Ci spieghiamo. Oggi la politica è polarizzazione: vinci che chiarisci quale sia la tua identità granitica e se ti contrapponi a un avversario, da cui tutto si separa, a cominciare dai valori. Le rincorse al centro appartengono al passato, come si vede nella campagna presidenziale americana, che è destra (Trump) contro sinistra (Biden). Al tempo stesso, la sola polarizzazione non basta più, come ha dimostrato il caso emiliano. Accanto alla rivendicazione della propria identità contro quella dell’avversario, bisogna convincere che il proprio sistema di valori è quello della maggioranza degli italiani, anche di coloro che si riconoscono nel proprio avversario. Tutt’altro che semplice trovare la ricetta che amalgami polarizzazione e inclusione, ma a me pare che la campagna del centrodestra in Toscana vada in questa direzione. Se non altro per il contesto: Zaia e Totti sono incumbent, quindi devono muoversi più verso l’inclusività, mentre Caldoro e Fitto hanno già occupato il posto che ora contendono e quindi conviene loro apparire come una forza tranquilla. Ma soprattutto la Toscana, come le Marche in misure minore, incarnerebbe il muro rosso, la terra in cui la destra si muove in partibus infedelium.

Sarà però vero che la Toscana rappresenta il muro rosso?
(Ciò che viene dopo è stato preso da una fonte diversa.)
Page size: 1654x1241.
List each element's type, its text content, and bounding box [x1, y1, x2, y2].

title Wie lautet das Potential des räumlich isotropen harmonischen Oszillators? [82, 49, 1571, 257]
Se con rosso si intende uno scenario analogo a quello di molte circoscrizioni laburiste e operaie da sempre passate ai conservatori, come qualche mese fa in Uk, in Toscana esso è caduto da tempo: altrimenti solo per citare un caso, il sindaco di Piombino non sarebbe di Fratelli d’Italia. Il confronto con l’Emilia-Romagna è infatti fuorviante. Mentre lì quasi tutti i municipi erano rimasti in mano alla sinistra, in Toscana solo Firenze, Lucca, Livorno sono al Pd, gli altri tutti al centrodestra, a parte Carrara ai 5 Stelle.

Ma è l’avvicinamento tra le due regioni a essere storicamente fuorviante: l’Emilia-Romagna è di fatto costituita da due aree diverse, entrambe rosse da sempre, ma in maniera spesso non compatibile, la Toscana decisamente meno: qui la cultura e diremmo l’antropologia socialista e poi comunista si sono implementate assai meno e la Toscana ha offerto alla storia d’Italia assai più sul versante del liberalismo, soprattutto nel Risorgimento e primi decenni dell’Unità, del cattolicesimo politico, dell’anarchismo, per non parlare del fascismo – che non sarebbe quello che è stato senza l’elemento toscano.

Insomma l’eccezionalismo rosso toscano è cosa probabilmente più recente, un mito che certo si materializza in pesanti legami tra istituzioni, partiti, cooperative, sindaci, imprese, sul piano del consenso equivalenti a decine di migliaia di voti per la sinistra e proprio per questo difficile da scalfire; ma è insomma molto meno innervato nell’immaginario di quanto non sia in Emilia-Romagna.

Anzi, i problemi che il centrodestra si trova ad affrontare in Toscana sembrano essere quelli dell’interno Paese o perlomeno del centro-nord: le questioni della criminalità e dell’organizzazioni, i tagli degli enti locali, la difficoltà delle imprese, gravate dalle tasse. Senza andare a rimestare un passato in molto casi inesistente e del tutto inventato, l’intreccio tra polarizzazione ed inclusione che Ceccardi, Salvini e tutti i candidati del centrodestra offrono in Toscana dovrà diventare un esempio al di là del risultato, per campagne future, comprese quelle nazionali.